» Supplied material:
********

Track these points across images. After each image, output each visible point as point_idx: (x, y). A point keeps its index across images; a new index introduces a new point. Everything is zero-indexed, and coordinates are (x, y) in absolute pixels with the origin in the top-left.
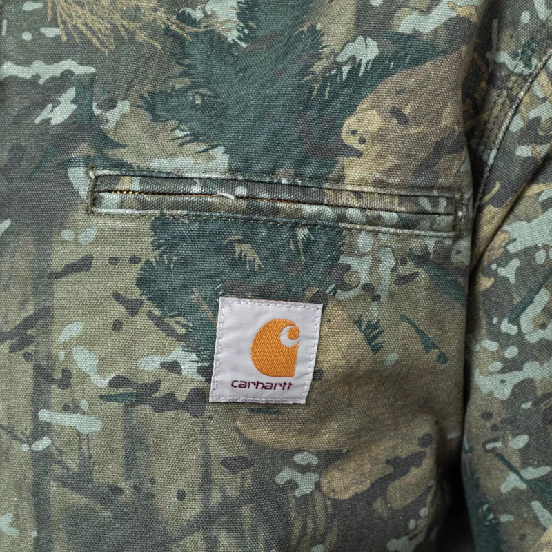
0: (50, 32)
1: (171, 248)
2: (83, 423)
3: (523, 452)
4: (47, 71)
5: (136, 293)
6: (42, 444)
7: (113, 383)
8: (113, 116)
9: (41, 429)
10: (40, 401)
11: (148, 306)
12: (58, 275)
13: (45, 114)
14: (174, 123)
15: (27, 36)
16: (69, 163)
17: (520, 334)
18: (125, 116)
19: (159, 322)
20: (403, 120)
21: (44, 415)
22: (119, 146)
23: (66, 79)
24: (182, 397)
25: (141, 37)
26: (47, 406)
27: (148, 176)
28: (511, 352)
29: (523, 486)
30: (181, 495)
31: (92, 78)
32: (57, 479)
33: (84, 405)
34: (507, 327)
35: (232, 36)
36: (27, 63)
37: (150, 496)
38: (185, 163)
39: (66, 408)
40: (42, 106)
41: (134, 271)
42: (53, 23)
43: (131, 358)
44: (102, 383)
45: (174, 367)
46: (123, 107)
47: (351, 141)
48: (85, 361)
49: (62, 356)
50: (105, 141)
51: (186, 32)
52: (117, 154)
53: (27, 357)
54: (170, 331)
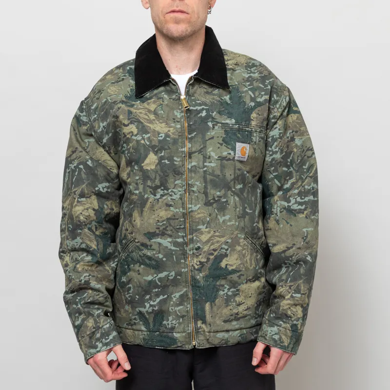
0: (198, 102)
1: (227, 135)
2: (213, 165)
3: (273, 170)
4: (199, 108)
5: (221, 142)
6: (205, 169)
7: (218, 157)
8: (214, 114)
9: (205, 166)
10: (204, 161)
11: (224, 144)
12: (207, 140)
13: (200, 114)
14: (223, 116)
15: (194, 103)
16: (208, 122)
17: (272, 150)
18: (215, 114)
19: (226, 147)
20: (259, 115)
21: (205, 164)
22: (216, 119)
23: (203, 109)
24: (231, 158)
25: (215, 102)
26: (206, 162)
27: (222, 124)
28: (271, 153)
29: (273, 176)
30: (231, 175)
31: (208, 109)
32: (208, 174)
33: (213, 161)
34: (270, 149)
35: (229, 102)
36: (195, 107)
37: (225, 176)
38: (228, 121)
39: (209, 162)
40: (199, 113)
41: (222, 139)
42: (198, 100)
43: (221, 153)
44: (216, 157)
45: (230, 154)
46: (215, 113)
47: (252, 118)
48: (213, 154)
49: (208, 154)
50: (213, 118)
51: (222, 101)
52: (215, 120)
53: (202, 154)
54: (229, 148)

********

» Required action: Convert every line of the listing above into a JSON list of strings, one string per line, and skip any blank lines. Leave the picture lines out of the result.

» Problem solution:
[
  "Track these points across images. After each image, output each visible point as point_idx: (x, y). A point keeps its index across images; a new index introduces a new point. Everything is zero-indexed, and coordinates are (x, y) in absolute pixels with the origin in the top-left.",
  "0: (50, 32)",
  "1: (171, 248)",
  "2: (83, 423)",
  "3: (523, 452)",
  "4: (47, 71)",
  "5: (136, 293)",
  "6: (42, 444)",
  "7: (113, 383)",
  "8: (113, 116)",
  "9: (41, 429)",
  "10: (40, 401)",
  "11: (148, 306)",
  "12: (58, 275)",
  "13: (45, 114)",
  "14: (174, 123)",
  "15: (27, 36)",
  "16: (69, 163)",
  "17: (520, 334)",
  "18: (125, 116)",
  "19: (159, 322)",
  "20: (403, 120)",
  "21: (44, 415)",
  "22: (119, 146)",
  "23: (66, 79)",
  "24: (182, 397)",
  "25: (141, 37)",
  "26: (47, 406)",
  "27: (148, 176)",
  "28: (511, 352)",
  "29: (523, 486)",
  "30: (181, 495)",
  "31: (92, 78)",
  "32: (57, 479)",
  "33: (84, 405)",
  "34: (507, 327)",
  "35: (232, 36)",
  "36: (27, 63)",
  "37: (150, 496)",
  "38: (185, 163)",
  "39: (66, 408)",
  "40: (42, 106)",
  "41: (134, 271)",
  "42: (53, 23)",
  "43: (131, 358)",
  "44: (102, 383)",
  "45: (174, 367)",
  "46: (123, 107)",
  "47: (351, 141)",
  "48: (85, 361)",
  "49: (62, 356)",
  "50: (105, 141)",
  "51: (186, 32)",
  "52: (117, 154)",
  "53: (27, 357)",
  "54: (170, 331)",
  "0: (198, 102)",
  "1: (227, 135)",
  "2: (213, 165)",
  "3: (273, 170)",
  "4: (199, 108)",
  "5: (221, 142)",
  "6: (205, 169)",
  "7: (218, 157)",
  "8: (214, 114)",
  "9: (205, 166)",
  "10: (204, 161)",
  "11: (224, 144)",
  "12: (207, 140)",
  "13: (200, 114)",
  "14: (223, 116)",
  "15: (194, 103)",
  "16: (208, 122)",
  "17: (272, 150)",
  "18: (215, 114)",
  "19: (226, 147)",
  "20: (259, 115)",
  "21: (205, 164)",
  "22: (216, 119)",
  "23: (203, 109)",
  "24: (231, 158)",
  "25: (215, 102)",
  "26: (206, 162)",
  "27: (222, 124)",
  "28: (271, 153)",
  "29: (273, 176)",
  "30: (231, 175)",
  "31: (208, 109)",
  "32: (208, 174)",
  "33: (213, 161)",
  "34: (270, 149)",
  "35: (229, 102)",
  "36: (195, 107)",
  "37: (225, 176)",
  "38: (228, 121)",
  "39: (209, 162)",
  "40: (199, 113)",
  "41: (222, 139)",
  "42: (198, 100)",
  "43: (221, 153)",
  "44: (216, 157)",
  "45: (230, 154)",
  "46: (215, 113)",
  "47: (252, 118)",
  "48: (213, 154)",
  "49: (208, 154)",
  "50: (213, 118)",
  "51: (222, 101)",
  "52: (215, 120)",
  "53: (202, 154)",
  "54: (229, 148)"
]